*ENTRIES SHOWN*

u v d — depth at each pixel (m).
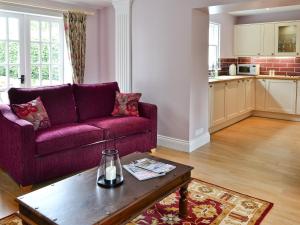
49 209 1.74
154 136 4.12
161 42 4.36
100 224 1.64
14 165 2.99
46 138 3.00
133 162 2.49
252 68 6.91
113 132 3.56
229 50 6.94
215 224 2.38
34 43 4.77
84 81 5.43
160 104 4.50
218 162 3.80
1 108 3.34
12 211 2.58
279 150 4.29
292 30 6.25
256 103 6.72
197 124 4.40
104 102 4.13
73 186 2.05
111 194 1.93
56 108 3.64
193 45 4.11
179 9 4.11
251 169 3.57
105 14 5.41
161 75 4.43
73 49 5.04
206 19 4.35
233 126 5.79
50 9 4.72
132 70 4.80
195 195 2.88
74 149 3.22
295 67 6.57
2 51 4.42
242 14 6.85
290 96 6.27
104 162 2.08
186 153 4.17
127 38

*TRY IT*
The line containing "132 70 4.80" and every line after it, through the last one above, should be written out word for word.

*WRITTEN ANSWER*
132 70 4.80
195 195 2.88
74 149 3.22
295 67 6.57
2 51 4.42
242 14 6.85
290 96 6.27
104 162 2.08
186 153 4.17
127 38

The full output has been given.